Microbiome Discovery - Part 14
Part 14 of “Microbiome Discovery” discusses the concept of constrained ordination.
Correspondence Analysis
The idea of correspondence analysis is the same as doing chi-squared distances on the feature table then applying PCoA to it. But there’s an additional layer to it.
Unimodal response simply means that the graph of the data has a single peak. For example, if you’re looking at the frequency of a particular microbe as a function of depth, it has a unimodal response if the frequency graph only has a single peak. If this is true, then correspondence analysis can recover the gradient and put the species “in order.” This results in a biplot that generates another horseshoe curve.
When looking at the graph, it is important to know what fraction of the curve is explained by the axes from the PCoA. This is obtained by dividing the eigenvalue for the particular axis by the total chi-squared value. (He writes this as my.ca$CA$eig/my.ca$tot.chi
, where this is using the vegan package).
Canonical Correspondence Analysis
This is also called “Direct Gradient Analysis.” This is done by mixing correspondence analysis and multiple regression. Both CA and CCA maximize the correlation between species scores and sample scores, but with CCA the sample scores are linear combinations of the environmental variables. (I’m not entirely sure what the species scores and sample scores are.)
Here’s the process:
- Convert OTU table to chi-square distances.
- Perform CA (to get sample scores on each axis).
- Do a regression of the CA coordinates on the environmental variables.
- Use the fitted coordinates as the CCA coordinates.
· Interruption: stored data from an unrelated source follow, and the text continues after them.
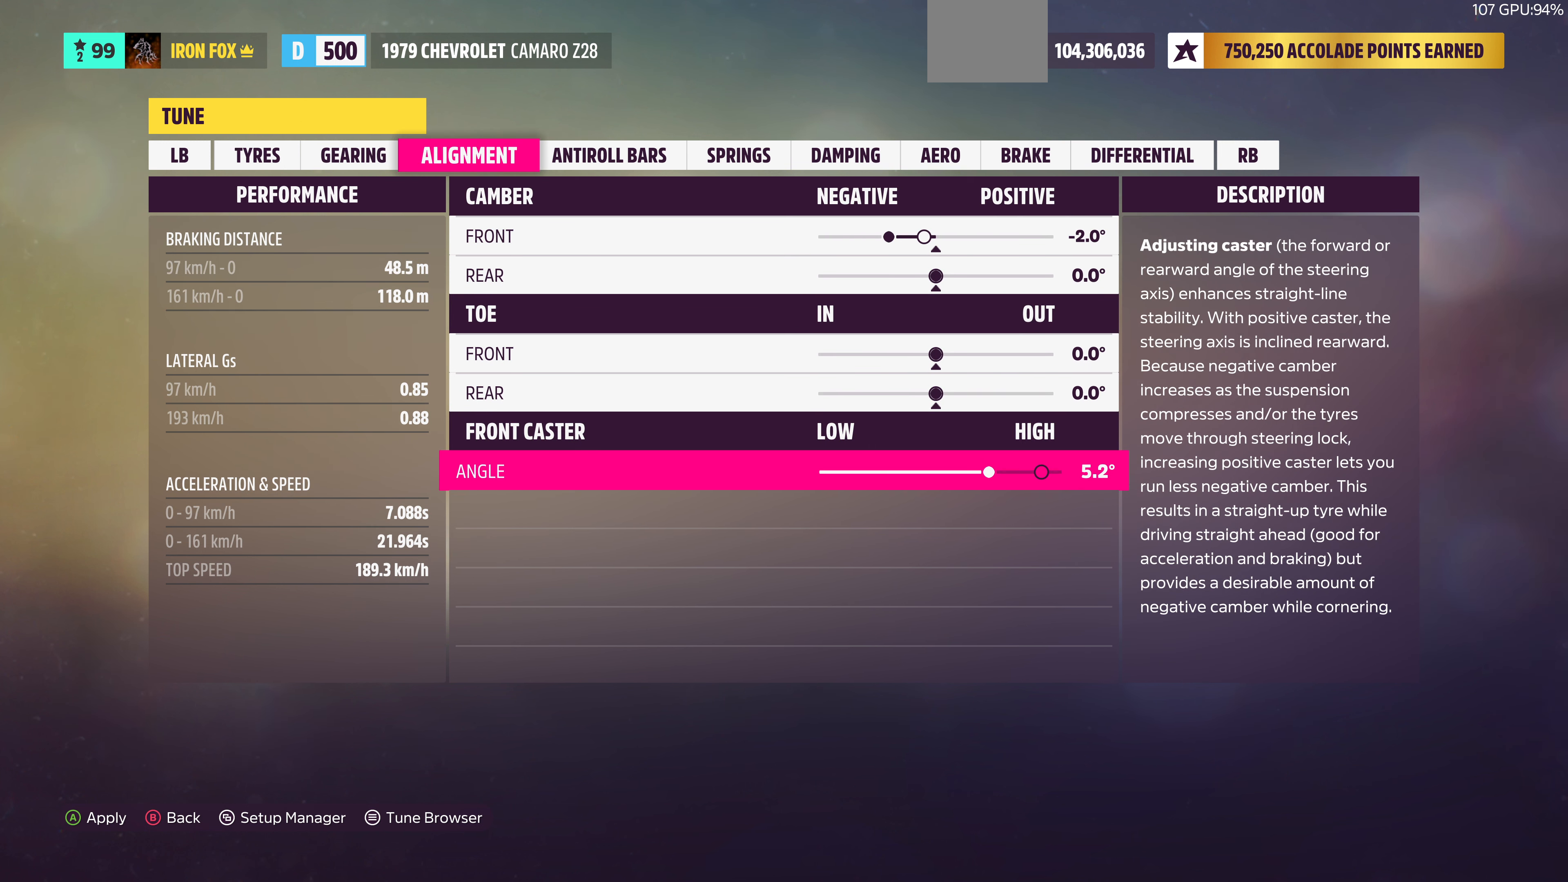
{"buttons": ["DPAD_LEFT"], "left_stick": "center", "right_stick": "center", "events": [[267, "DPAD_LEFT", "down"], [367, "DPAD_LEFT", "up"], [434, "DPAD_LEFT", "down"]]}
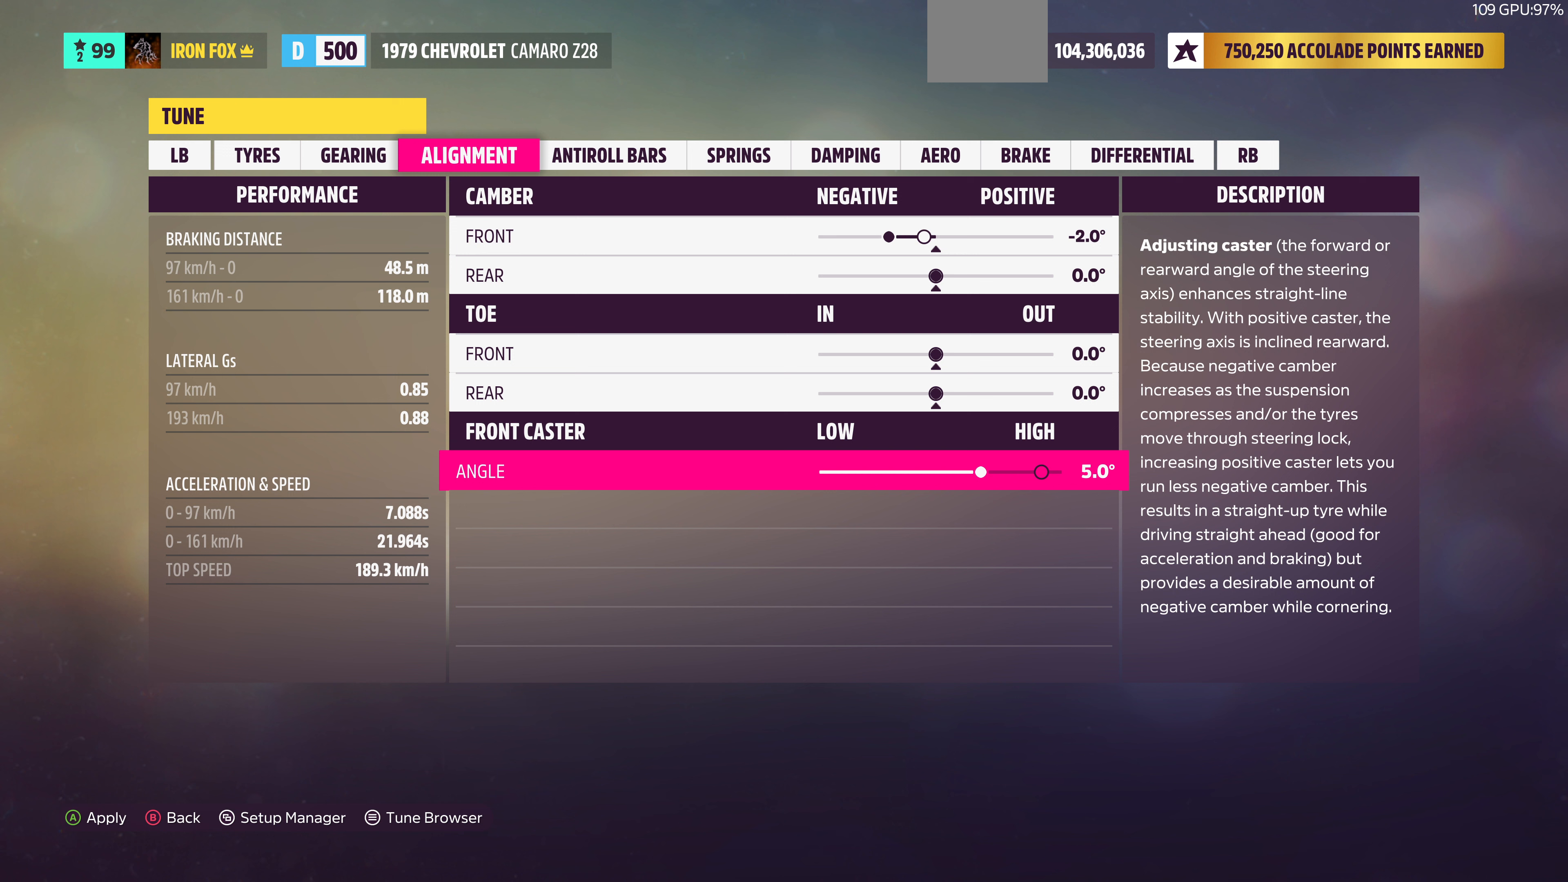
{"buttons": [], "left_stick": "center", "right_stick": "center", "events": [[33, "DPAD_LEFT", "up"], [167, "R1", "down"], [333, "R1", "up"]]}
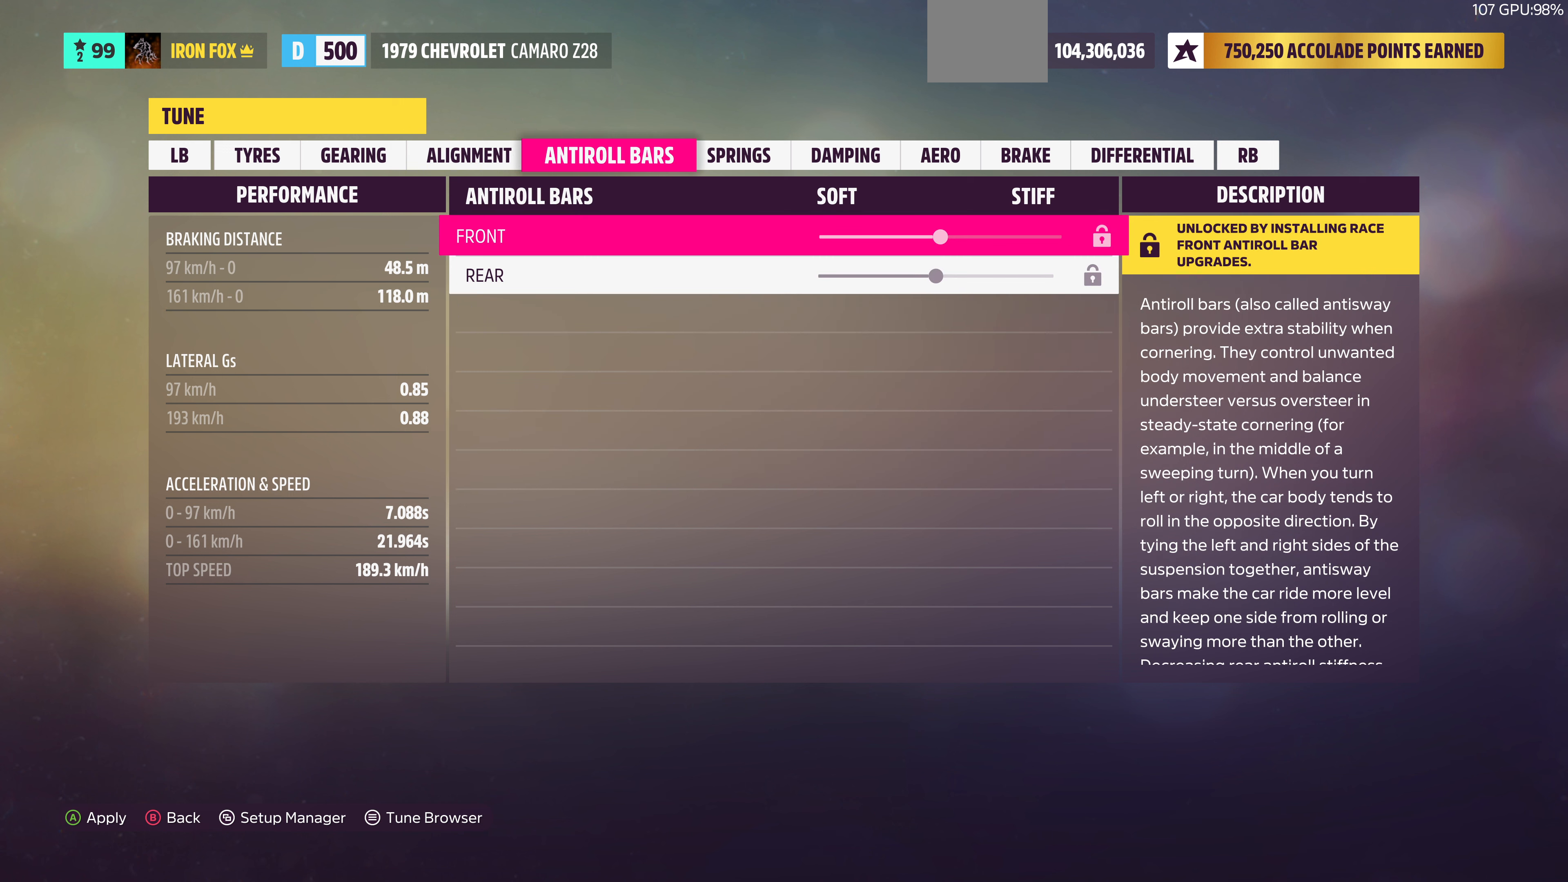
{"buttons": [], "left_stick": "center", "right_stick": "center", "events": [[300, "R1", "down"], [367, "R1", "up"]]}
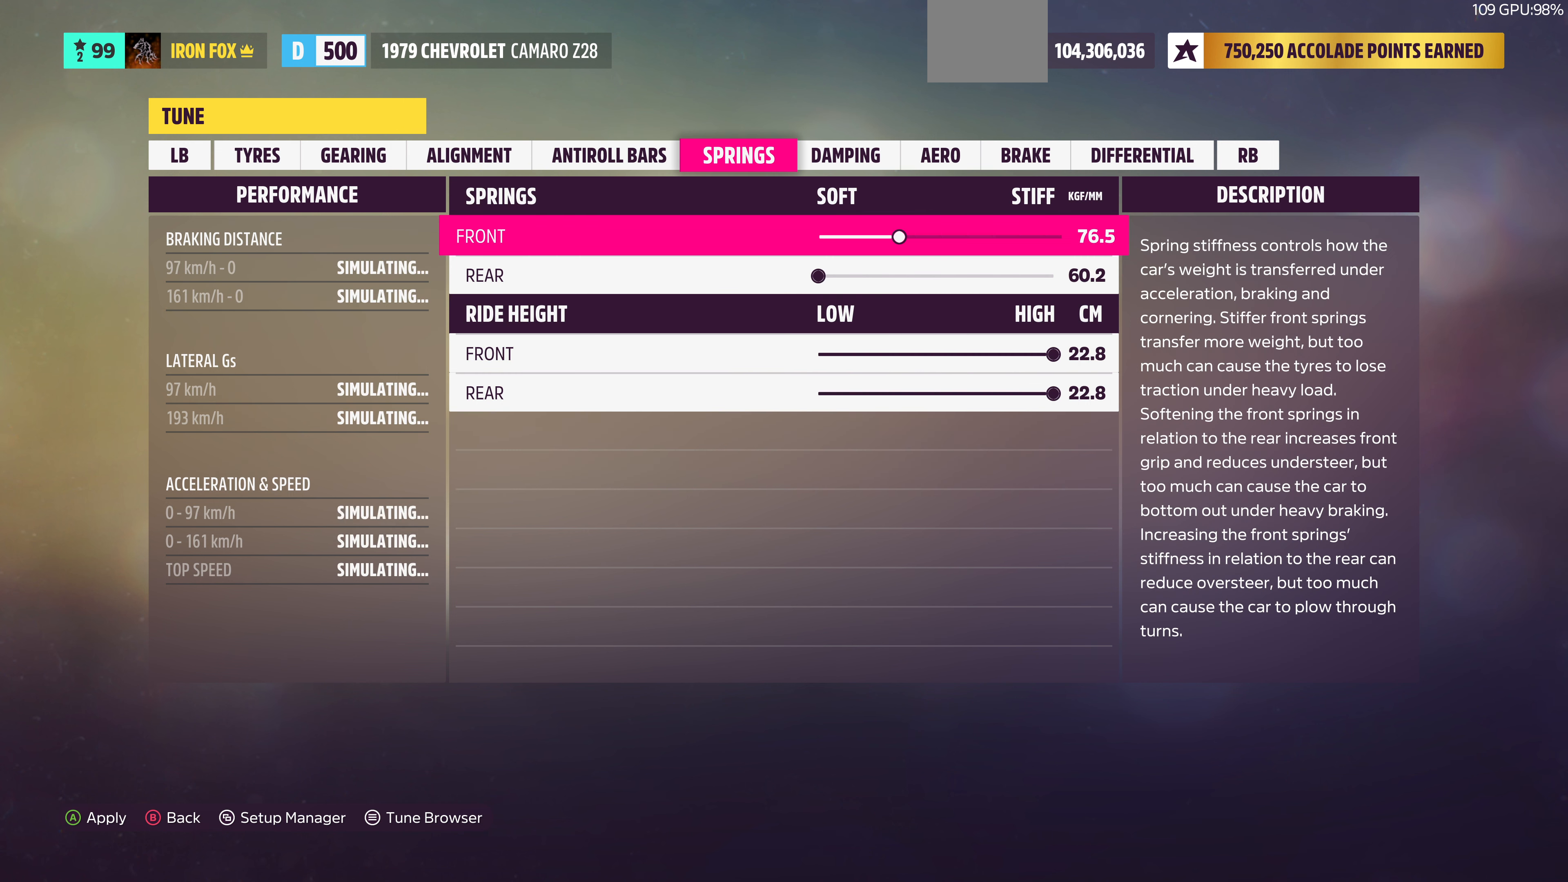
{"buttons": [], "left_stick": "center", "right_stick": "center", "events": []}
He shows an example analysis. There’s a graph with three different vectors from the origin, corresponding to “end depth”, “chemotaxis”, and “flagella” from the Guerrero Negro data set. The important thing about this graph is the end depth and chemotaxis are pointing in roughly opposite directions, so that chemotaxis has a negative correspondence with end depth, but the flagella vector points roughly orthogonal to end depth, which means that it’s measuring something else. This is called a triplot.
Monte Carlo Simulation
He then talks about how you can generate a p-value for the outcome by doing a Monte Carlo simulation on the data. By shuffling the order of the metadata (I’m not sure what that really means), you can generate a distribution of the percent-explained value, which can then be used to generate the p-value.